Provided information.
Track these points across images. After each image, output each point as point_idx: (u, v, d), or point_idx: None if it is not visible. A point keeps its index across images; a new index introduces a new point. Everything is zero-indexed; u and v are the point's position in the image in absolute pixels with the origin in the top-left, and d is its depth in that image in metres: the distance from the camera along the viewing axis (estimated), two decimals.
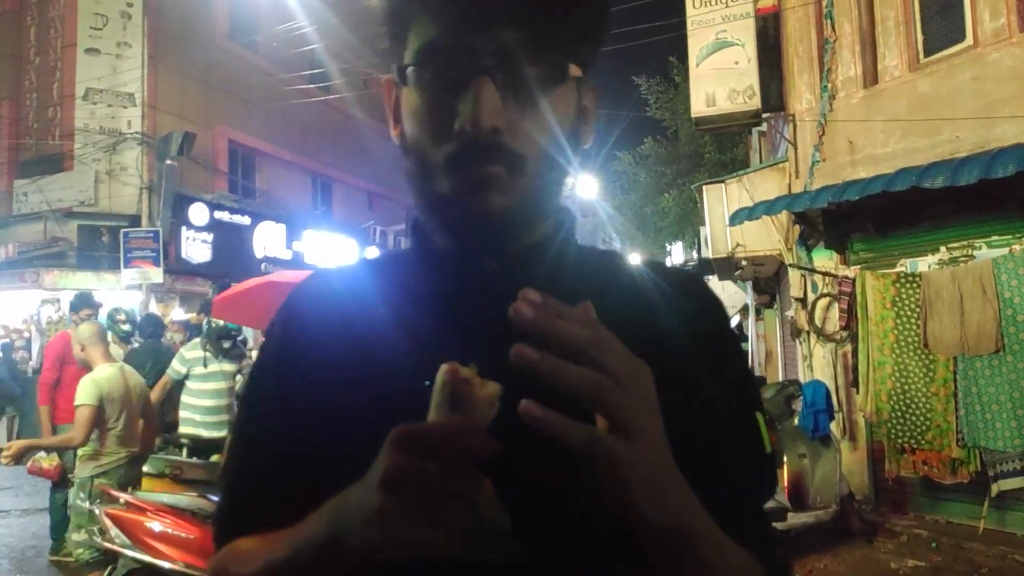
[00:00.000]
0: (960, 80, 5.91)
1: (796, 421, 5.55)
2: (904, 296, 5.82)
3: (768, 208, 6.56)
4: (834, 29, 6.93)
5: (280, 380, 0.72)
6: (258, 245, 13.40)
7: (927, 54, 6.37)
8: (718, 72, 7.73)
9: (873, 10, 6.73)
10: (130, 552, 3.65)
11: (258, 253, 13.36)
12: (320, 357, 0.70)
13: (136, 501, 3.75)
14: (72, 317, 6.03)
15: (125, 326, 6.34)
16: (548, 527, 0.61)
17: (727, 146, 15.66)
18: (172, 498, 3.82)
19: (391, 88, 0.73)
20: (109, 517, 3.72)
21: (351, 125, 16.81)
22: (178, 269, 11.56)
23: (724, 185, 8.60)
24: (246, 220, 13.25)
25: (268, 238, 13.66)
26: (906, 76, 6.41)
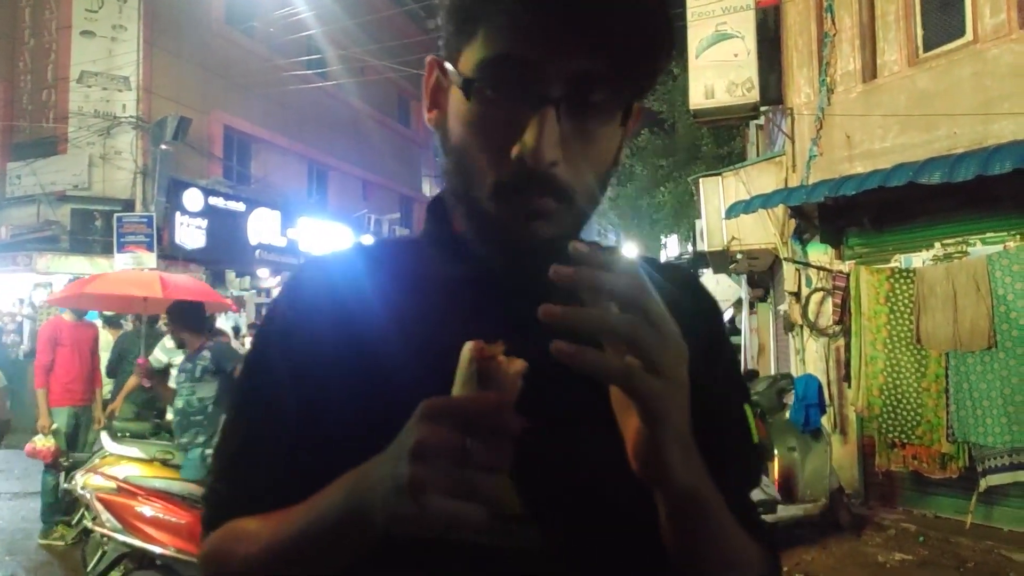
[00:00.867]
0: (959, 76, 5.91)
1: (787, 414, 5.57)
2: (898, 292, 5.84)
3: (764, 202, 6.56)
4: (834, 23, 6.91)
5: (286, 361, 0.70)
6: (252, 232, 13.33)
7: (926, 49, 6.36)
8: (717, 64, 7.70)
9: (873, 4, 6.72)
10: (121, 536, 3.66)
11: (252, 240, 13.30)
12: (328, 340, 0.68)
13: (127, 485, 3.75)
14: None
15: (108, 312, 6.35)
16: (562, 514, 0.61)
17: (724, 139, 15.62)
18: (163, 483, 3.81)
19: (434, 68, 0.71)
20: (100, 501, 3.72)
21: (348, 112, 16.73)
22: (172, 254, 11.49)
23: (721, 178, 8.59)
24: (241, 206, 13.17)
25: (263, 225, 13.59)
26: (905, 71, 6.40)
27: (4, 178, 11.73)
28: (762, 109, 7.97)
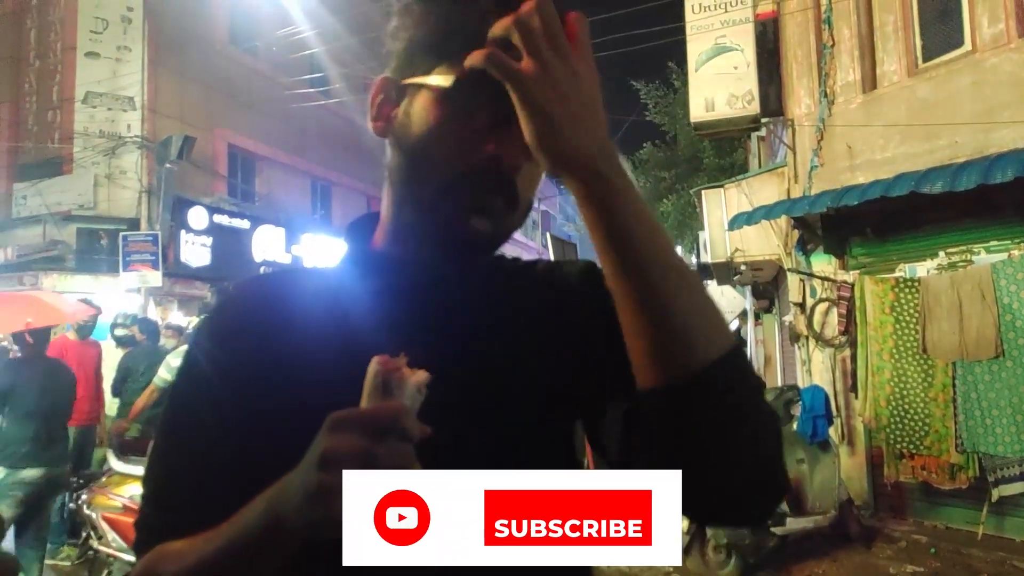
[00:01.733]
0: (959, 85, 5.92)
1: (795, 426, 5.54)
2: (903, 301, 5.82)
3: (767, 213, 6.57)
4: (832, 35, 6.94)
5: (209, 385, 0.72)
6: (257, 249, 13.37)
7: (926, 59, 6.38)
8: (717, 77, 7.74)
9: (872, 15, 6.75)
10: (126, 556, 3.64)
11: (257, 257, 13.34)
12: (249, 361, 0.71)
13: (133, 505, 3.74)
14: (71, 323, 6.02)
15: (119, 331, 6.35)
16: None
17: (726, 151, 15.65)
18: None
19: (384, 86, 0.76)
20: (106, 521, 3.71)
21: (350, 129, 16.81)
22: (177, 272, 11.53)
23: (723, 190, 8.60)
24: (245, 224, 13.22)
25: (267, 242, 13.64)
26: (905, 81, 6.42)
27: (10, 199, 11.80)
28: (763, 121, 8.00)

What to do. Please reproduce, word for word, every line from the first line of the records above through the line containing "28: (762, 109, 7.97)", and leave out the pictures.

The answer.
Track these points across images. After each image, output each point as point_idx: (u, v, d), or point_idx: None if it is not visible. A point keeps its index across images; a new index introduces a new point. Everything is zero-indexed; u and v are the point's position in the image in absolute pixels with the origin in the top-left, and d is its depth in that image in metres: the distance from the camera along the viewing axis (estimated), two decimals.
[00:00.000]
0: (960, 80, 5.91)
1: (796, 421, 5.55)
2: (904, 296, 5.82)
3: (768, 208, 6.56)
4: (834, 29, 6.93)
5: (280, 380, 0.72)
6: (258, 245, 13.40)
7: (927, 54, 6.37)
8: (718, 72, 7.73)
9: (873, 10, 6.73)
10: (130, 552, 3.65)
11: (258, 253, 13.36)
12: (320, 357, 0.70)
13: (136, 501, 3.75)
14: (72, 317, 6.03)
15: (125, 326, 6.34)
16: (548, 527, 0.61)
17: (727, 146, 15.66)
18: (172, 498, 3.82)
19: (391, 88, 0.73)
20: (109, 517, 3.72)
21: (351, 125, 16.81)
22: (178, 269, 11.56)
23: (724, 185, 8.60)
24: (246, 220, 13.25)
25: (268, 238, 13.66)
26: (906, 76, 6.41)
[00:00.867]
0: (959, 76, 5.91)
1: (787, 414, 5.57)
2: (898, 292, 5.84)
3: (764, 202, 6.56)
4: (834, 23, 6.91)
5: (286, 361, 0.70)
6: (252, 232, 13.33)
7: (926, 49, 6.36)
8: (717, 64, 7.70)
9: (873, 4, 6.72)
10: (121, 536, 3.66)
11: (252, 240, 13.30)
12: (328, 340, 0.68)
13: (127, 485, 3.75)
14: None
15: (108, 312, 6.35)
16: (562, 514, 0.61)
17: (724, 139, 15.62)
18: (163, 483, 3.81)
19: (434, 68, 0.71)
20: (100, 501, 3.72)
21: (348, 112, 16.73)
22: (172, 254, 11.49)
23: (721, 178, 8.59)
24: (241, 206, 13.17)
25: (263, 225, 13.59)
26: (905, 71, 6.40)
27: (4, 178, 11.73)
28: (762, 109, 7.97)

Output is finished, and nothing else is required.